Top of RECORDED INFORMATION

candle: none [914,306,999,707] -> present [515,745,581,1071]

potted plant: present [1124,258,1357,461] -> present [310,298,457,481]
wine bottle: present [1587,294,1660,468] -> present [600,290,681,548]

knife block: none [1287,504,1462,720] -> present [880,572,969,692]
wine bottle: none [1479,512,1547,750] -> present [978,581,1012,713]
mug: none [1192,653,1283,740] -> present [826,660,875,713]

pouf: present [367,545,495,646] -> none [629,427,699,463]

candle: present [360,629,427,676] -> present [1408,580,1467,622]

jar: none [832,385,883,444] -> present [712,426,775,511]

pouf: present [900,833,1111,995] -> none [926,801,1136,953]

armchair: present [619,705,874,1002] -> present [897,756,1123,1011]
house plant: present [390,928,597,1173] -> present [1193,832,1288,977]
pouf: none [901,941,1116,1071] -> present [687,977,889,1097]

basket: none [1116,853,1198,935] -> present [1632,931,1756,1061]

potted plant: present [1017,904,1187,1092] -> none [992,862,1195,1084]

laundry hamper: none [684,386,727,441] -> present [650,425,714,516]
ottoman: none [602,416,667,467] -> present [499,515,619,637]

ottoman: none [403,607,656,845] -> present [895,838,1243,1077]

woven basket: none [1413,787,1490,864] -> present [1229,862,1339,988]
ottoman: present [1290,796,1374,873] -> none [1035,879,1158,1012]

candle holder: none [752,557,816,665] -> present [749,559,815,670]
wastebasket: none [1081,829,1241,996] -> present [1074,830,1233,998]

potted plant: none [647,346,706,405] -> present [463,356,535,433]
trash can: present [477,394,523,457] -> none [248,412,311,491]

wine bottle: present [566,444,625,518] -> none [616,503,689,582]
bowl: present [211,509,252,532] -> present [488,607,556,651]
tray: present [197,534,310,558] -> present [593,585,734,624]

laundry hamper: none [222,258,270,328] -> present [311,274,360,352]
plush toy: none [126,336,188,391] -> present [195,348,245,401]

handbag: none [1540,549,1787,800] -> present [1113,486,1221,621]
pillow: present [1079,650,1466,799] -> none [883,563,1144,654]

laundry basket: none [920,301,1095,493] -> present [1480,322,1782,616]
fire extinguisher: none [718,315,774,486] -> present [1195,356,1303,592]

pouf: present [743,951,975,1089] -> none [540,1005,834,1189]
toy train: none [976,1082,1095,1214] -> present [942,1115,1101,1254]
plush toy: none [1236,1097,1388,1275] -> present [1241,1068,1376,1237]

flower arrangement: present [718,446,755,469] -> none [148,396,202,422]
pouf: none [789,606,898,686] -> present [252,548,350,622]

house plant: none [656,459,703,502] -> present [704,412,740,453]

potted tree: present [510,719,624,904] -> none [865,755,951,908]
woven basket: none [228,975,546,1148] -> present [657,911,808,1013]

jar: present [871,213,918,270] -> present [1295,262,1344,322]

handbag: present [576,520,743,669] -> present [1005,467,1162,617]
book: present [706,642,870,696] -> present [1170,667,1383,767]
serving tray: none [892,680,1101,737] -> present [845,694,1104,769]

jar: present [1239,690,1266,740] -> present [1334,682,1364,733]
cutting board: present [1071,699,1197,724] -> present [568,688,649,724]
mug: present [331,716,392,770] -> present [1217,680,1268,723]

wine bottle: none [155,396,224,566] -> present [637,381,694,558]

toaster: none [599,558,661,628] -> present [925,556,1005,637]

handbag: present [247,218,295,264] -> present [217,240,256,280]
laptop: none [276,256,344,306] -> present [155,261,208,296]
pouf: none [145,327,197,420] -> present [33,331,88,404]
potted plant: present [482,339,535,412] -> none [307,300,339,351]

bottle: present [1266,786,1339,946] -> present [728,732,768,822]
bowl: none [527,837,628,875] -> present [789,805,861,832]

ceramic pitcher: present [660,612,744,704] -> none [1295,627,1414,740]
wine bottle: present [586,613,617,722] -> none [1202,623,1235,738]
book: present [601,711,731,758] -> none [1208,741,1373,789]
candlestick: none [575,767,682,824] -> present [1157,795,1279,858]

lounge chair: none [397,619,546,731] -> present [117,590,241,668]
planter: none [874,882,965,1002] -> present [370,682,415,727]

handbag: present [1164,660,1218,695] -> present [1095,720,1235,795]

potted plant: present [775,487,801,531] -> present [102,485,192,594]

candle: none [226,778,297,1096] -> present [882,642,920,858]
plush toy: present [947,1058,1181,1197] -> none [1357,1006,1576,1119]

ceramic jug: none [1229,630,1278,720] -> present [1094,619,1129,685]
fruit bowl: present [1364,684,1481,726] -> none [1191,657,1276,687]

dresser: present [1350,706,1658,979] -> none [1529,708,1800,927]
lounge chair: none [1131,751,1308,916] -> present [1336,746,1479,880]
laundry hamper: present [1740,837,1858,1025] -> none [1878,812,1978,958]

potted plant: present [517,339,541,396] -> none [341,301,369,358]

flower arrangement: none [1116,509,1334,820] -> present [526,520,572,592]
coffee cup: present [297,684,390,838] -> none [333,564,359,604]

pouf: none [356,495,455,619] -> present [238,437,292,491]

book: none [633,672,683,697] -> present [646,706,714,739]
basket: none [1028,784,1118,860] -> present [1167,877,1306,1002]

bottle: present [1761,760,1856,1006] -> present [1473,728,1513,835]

Bottom of RECORDED INFORMATION

PROMPT - Give an exact reproduction of the lines from the one with "potted plant: present [517,339,541,396]" to the final line of the entries, including both.

SOLUTION TO THIS EXERCISE -
potted plant: present [517,339,541,396] -> none [341,301,369,358]

flower arrangement: none [1116,509,1334,820] -> present [526,520,572,592]
coffee cup: present [297,684,390,838] -> none [333,564,359,604]

pouf: none [356,495,455,619] -> present [238,437,292,491]

book: none [633,672,683,697] -> present [646,706,714,739]
basket: none [1028,784,1118,860] -> present [1167,877,1306,1002]

bottle: present [1761,760,1856,1006] -> present [1473,728,1513,835]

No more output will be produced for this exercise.